An Empirical Tight-Binding Model for Titanium Phase Transformations

TL;DR

This paper presents an empirical tight-binding model for titanium that accurately reproduces key properties and phase transformations, validated against density-functional calculations and experiments, and suitable for molecular dynamics simulations.

Contribution

The study introduces a novel tight-binding model for titanium that overcomes previous limitations and accurately captures phase transformation behaviors.

Findings

Model reproduces structural energies and electron eigenvalues accurately.

Predicts elastic constants, phonon spectra, and defect energies consistent with experiments.
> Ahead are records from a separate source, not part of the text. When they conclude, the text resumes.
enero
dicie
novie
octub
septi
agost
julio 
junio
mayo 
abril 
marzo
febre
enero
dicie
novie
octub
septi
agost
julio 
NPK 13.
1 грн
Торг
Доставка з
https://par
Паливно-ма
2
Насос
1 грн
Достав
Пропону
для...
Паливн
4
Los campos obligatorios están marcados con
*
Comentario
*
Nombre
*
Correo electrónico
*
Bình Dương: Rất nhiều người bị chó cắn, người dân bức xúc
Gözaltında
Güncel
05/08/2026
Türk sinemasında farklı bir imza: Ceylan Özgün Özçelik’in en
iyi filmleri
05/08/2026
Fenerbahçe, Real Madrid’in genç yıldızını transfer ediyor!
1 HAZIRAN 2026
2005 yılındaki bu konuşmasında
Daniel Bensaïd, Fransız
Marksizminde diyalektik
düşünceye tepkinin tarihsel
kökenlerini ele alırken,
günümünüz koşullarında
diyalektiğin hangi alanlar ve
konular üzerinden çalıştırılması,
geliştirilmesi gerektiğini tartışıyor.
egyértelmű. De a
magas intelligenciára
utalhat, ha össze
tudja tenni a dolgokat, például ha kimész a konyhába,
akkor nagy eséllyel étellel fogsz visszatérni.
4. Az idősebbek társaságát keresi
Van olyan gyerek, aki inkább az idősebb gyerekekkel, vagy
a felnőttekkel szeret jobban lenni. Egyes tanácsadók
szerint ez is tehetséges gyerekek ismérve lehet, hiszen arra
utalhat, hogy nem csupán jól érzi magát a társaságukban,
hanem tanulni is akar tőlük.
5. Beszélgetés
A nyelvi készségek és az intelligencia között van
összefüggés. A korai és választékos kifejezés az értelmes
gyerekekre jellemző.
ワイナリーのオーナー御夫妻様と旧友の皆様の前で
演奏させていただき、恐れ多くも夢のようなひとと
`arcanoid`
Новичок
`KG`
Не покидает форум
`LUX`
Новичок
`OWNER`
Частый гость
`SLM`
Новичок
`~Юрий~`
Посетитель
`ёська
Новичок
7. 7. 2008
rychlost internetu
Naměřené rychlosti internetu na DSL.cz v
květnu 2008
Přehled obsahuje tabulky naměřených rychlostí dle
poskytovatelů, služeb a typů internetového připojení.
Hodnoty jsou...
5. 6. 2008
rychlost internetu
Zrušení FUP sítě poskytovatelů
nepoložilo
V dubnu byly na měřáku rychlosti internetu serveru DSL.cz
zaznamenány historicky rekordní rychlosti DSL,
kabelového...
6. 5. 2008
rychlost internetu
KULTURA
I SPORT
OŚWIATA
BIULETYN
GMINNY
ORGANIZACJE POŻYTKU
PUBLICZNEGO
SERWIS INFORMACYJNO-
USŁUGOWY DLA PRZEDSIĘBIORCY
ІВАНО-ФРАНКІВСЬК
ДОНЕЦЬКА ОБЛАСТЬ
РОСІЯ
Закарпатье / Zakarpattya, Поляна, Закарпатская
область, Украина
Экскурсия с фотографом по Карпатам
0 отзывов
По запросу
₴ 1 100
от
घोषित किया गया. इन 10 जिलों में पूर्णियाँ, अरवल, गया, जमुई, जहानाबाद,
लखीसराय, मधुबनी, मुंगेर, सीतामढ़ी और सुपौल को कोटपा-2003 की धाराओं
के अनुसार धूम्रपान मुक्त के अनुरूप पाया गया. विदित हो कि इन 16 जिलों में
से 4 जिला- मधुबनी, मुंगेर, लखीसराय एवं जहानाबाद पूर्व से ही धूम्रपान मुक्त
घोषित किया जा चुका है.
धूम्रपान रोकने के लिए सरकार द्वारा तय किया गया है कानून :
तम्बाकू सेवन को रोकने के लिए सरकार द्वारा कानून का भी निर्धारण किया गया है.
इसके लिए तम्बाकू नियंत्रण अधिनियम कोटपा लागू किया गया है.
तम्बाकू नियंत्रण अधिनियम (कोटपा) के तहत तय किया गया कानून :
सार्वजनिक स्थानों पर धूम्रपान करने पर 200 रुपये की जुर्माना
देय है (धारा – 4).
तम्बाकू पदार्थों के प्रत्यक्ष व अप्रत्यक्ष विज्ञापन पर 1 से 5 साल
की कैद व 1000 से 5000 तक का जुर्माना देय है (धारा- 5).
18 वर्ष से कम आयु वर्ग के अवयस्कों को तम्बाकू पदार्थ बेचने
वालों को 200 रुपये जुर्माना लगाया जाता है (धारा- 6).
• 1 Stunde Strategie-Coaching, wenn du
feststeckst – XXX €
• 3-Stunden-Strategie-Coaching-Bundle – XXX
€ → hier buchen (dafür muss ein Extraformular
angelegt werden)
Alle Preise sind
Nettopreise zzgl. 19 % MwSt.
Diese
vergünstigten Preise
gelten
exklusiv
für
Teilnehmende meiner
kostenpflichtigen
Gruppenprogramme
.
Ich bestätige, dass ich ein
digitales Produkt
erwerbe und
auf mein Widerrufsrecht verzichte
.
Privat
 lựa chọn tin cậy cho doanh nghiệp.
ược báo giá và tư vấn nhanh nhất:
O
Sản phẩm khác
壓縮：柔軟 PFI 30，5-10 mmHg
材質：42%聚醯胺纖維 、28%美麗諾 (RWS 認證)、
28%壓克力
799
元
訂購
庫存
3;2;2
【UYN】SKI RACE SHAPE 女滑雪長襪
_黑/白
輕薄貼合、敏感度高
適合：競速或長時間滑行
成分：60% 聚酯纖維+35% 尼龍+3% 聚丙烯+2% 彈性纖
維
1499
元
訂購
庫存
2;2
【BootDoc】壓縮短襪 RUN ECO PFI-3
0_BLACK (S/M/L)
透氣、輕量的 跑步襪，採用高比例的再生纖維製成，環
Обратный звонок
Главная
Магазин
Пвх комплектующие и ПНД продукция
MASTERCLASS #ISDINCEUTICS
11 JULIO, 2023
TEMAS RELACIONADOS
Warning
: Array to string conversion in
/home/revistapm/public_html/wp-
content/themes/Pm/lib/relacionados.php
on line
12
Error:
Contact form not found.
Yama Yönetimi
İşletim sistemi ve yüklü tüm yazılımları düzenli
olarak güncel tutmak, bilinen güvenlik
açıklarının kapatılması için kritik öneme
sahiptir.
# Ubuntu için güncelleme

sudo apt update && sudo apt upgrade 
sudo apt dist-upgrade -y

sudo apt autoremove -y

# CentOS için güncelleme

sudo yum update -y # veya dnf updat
Overcomes the 'collapse problem' for phase transformation simulations.

Abstract

For a previously published study of the titanium hcp (alpha) to omega (omega) transformation, a tight-binding model was developed for titanium that accurately reproduces the structural energies and electron eigenvalues from all-electron density-functional calculations. We use a fitting method that matches the correctly symmetrized wavefuctions of the tight-binding model to those of the density-functional calculations at high symmetry points. The structural energies, elastic constants, phonon spectra, and point-defect energies predicted by our tight-binding model agree with density-functional calculations and experiment. In addition, a modification to the functional form is implemented to overcome the "collapse problem" of tight-binding, necessary for phase transformation studies and molecular dynamics simulations. The accuracy, transferability and efficiency of the model makes it particularly well suited to understanding structural transformations in titanium.